The site - http://data.hmg.gov.uk - is still in a closed preview, but it looks good, is built on Drupal and uses some third party data management tools. It contains a list of 1123 data sources, powered by CKAN, of which 20 have been converted to a linked data format. It has taken three months to free up the data that forms part of the initial release, and much work has gone into data conversion from PDF and other non-malleable formats into CSV and linked data. Some sources have SPARQL endpoints that will allow direct queries to return RDF or JSON.
Within the data sets are some that contain comprehensive lists of all farms, schools and other entities, so these could potentially be used as pivots for mapping other data and metadata. Others are built on edubase, which already contains 6m triples including performance data for schools and other educational establishments. Crucially, the data is open to all for both commercial and non-commercial use, in an attempt to stimulate innovation.
See Harry Metcalfe's summary for more details and Jeni Tennision for more on the data formats debate.
Andrew Stott, the Director of Digital Engagement, has led the project, working with Richard Stirling, Lisa James and others, relying also on help from people working across government departments, such as Emma Mulqueeny.
The project has four objectives:
- Transparency and accountability
- Empower citizens to drive public service reform
- Unlocking social and economic value (Taxpayers paid for the data)
- Help Britain research and technology have a leading role in the next generation Web
Another consideration will be to look at policy and standards issues in the public sector as a whole. For example, there are 400+ Local Authorities but no consistent standards for data. Andrew said they will also try to take the opportunity of contract renewals with third parties to give government full rights over the data produced by commissioned projects, but he wants to start involving people and get some feedback before they go much further:
"We want to see what people can do with it to shake some trees in Whitehall to free up more [data]"
I was impressed both by the vision for the project and the way Andrew's team have gone about realising it, and it was a nice touch to discuss their work face to face as well as just read the announcement. I would strongly urge developers to answer the call to get involved, and ideally to avoid obsessing about tiny details of data formats and licensing in favour of actually building something that is (a) useful and (b) communicable to normal people rather than just data geeks. It is easy to forget that what we are doing here is so utterly marginal in terms of both investment and impact that it barely registers on either government's or citizens' radar right now.

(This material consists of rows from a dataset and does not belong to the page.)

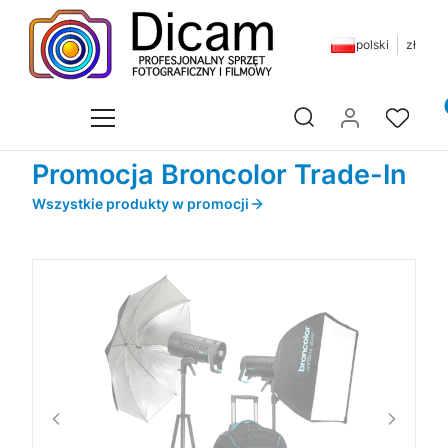
polski
zł
Pr
Otwórz wyszukiwarkę
Promocja Broncolor Trade-In
Wszystkie produkty w promocji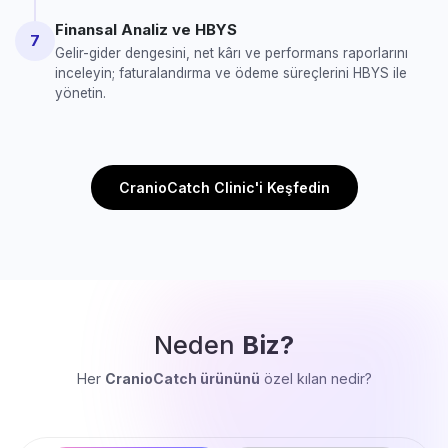
Finansal Analiz ve HBYS
7
Gelir-gider dengesini, net kârı ve performans raporlarını
inceleyin; faturalandırma ve ödeme süreçlerini HBYS ile
yönetin.
CranioCatch Clinic'i Keşfedin
Neden
Biz?
Her
CranioCatch ürününü
özel kılan nedir?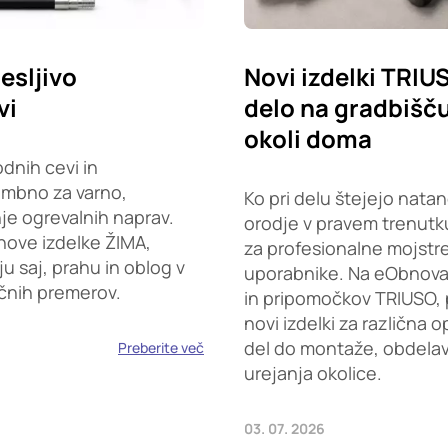
esljivo
Novi izdelki TRIU
vi
delo na gradbišču,
okoli doma
dnih cevi in
embno za varno,
Ko pri delu štejejo natan
je ogrevalnih naprav.
orodje v pravem trenutku
nove izdelke ŽIMA,
za profesionalne mojstr
saj, prahu in oblog v
uporabnike. Na eObnova.s
ičnih premerov.
in pripomočkov TRIUSO, 
novi izdelki za različna 
del do montaže, obdelave
Preberite več
urejanja okolice.
03. 07. 2026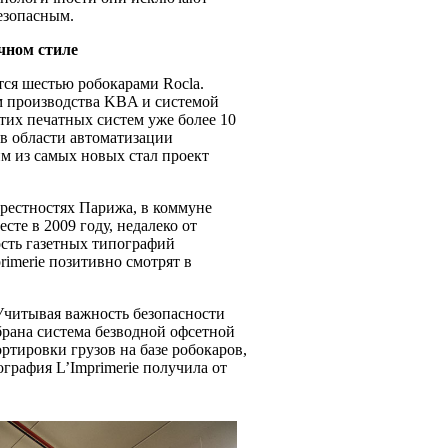
езопасным.
ичном стиле
тся шестью робокарами Rocla.
м производства KBA и системой
этих печатных систем уже более 10
в области автоматизации
м из самых новых стал проект
крестностях Парижа, в коммуне
сте в 2009 году, недалеко от
ость газетных типографий
imerie позитивно смотрят в
Учитывая важность безопасности
рана система безводной офсетной
ртировки грузов на базе робокаров,
графия L’Imprimerie получила от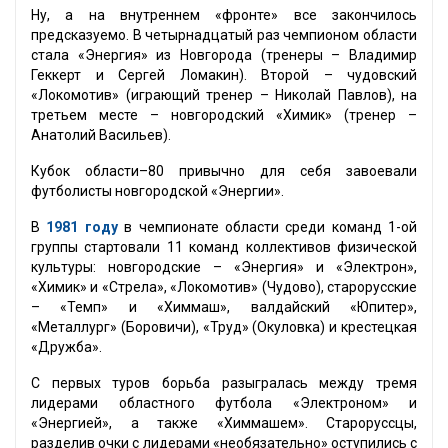
Ну, а на внутреннем «фронте» все закончилось
предсказуемо. В четырнадцатый раз чемпионом области
стала «Энергия» из Новгорода (тренеры – Владимир
Геккерт и Сергей Ломакин). Второй – чудовский
«Локомотив» (играющий тренер – Николай Павлов), на
третьем месте – новгородский «Химик» (тренер –
Анатолий Васильев).
Кубок области–80 привычно для себя завоевали
футболисты новгородской «Энергии».
В
1981 году
в чемпионате области среди команд 1-ой
группы стартовали 11 команд коллективов физической
культуры: новгородские – «Энергия» и «Электрон»,
«Химик» и «Стрела», «Локомотив» (Чудово), старорусские
– «Темп» и «Химмаш», валдайский «Юпитер»,
«Металлург» (Боровичи), «Труд» (Окуловка) и крестецкая
«Дружба».
С первых туров борьба разыгралась между тремя
лидерами областного футбола «Электроном» и
«Энергией», а также «Химмашем». Староруссцы,
разделив очки с лидерами «необязательно» оступились с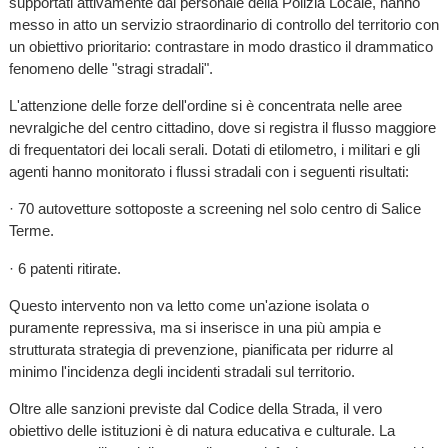
supportati attivamente dal personale della Polizia Locale, hanno
messo in atto un servizio straordinario di controllo del territorio con
un obiettivo prioritario: contrastare in modo drastico il drammatico
fenomeno delle "stragi stradali".
L'attenzione delle forze dell'ordine si è concentrata nelle aree
nevralgiche del centro cittadino, dove si registra il flusso maggiore
di frequentatori dei locali serali. Dotati di etilometro, i militari e gli
agenti hanno monitorato i flussi stradali con i seguenti risultati:
· 70 autovetture sottoposte a screening nel solo centro di Salice
Terme.
· 6 patenti ritirate.
Questo intervento non va letto come un'azione isolata o
puramente repressiva, ma si inserisce in una più ampia e
strutturata strategia di prevenzione, pianificata per ridurre al
minimo l'incidenza degli incidenti stradali sul territorio.
Oltre alle sanzioni previste dal Codice della Strada, il vero
obiettivo delle istituzioni è di natura educativa e culturale. La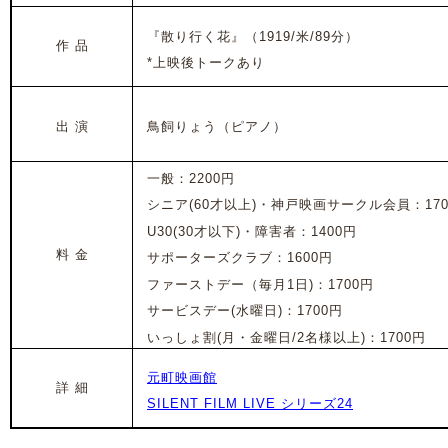
『散り行く花』
（1919/米/89分）
作 品
*上映後トークあり
出 演
鳥飼りょう（ピアノ）
一般：2200円
シニア(60才以上)・神戸映画サークル会員：170
U30(30才以下)・障害者：1400円
料 金
サポーターズクラブ：1600円
ファーストデー（毎月1日)：1700円
サービスデー(水曜日)：1700円
いっしょ割(月・金曜日/2名様以上)：1700円
元町映画館
詳 細
SILENT FILM LIVE シリーズ24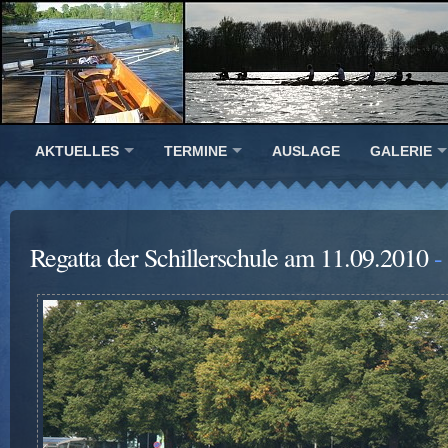
AKTUELLES
TERMINE
AUSLAGE
GALERIE
Regatta der Schillerschule am 11.09.2010
-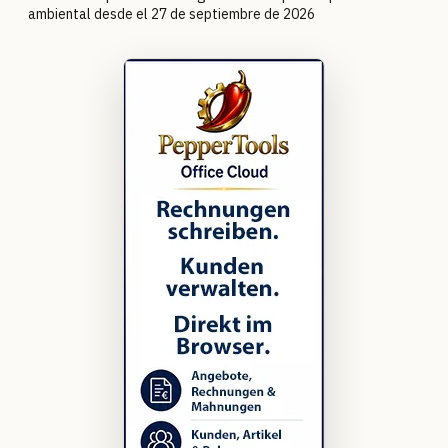
ambiental desde el 27 de septiembre de 2026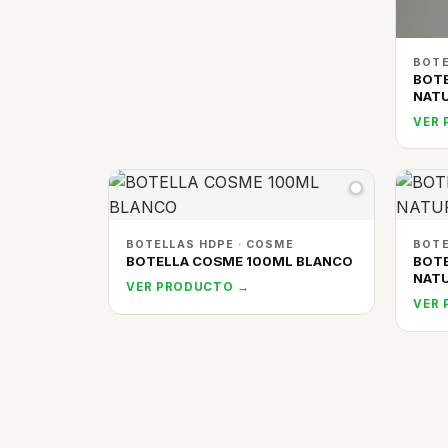
BOTE
BOT
NAT
VER
BOTELLAS HDPE · COSME
BOTE
BOTELLA COSME 100ML BLANCO
BOT
NAT
VER PRODUCTO →
VER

But there is no doubt in my mind that this is where government should be headed if it is serious about engaging better, improving services and getting more value out of existing investment.

Hi Lee, great article, and helping to raise awareness...
...( I found it via twitter).
Very important to engage our developer community to contribute, geeks are finally getting the recognition they deserve. Meeting of two cultures and generations for the common good. Democracy rules. Well done to dirdigeng and team for all their hard work, and good luck to all who will help bring it to the public in an understandable, easy to access way.
Power to the People.
chris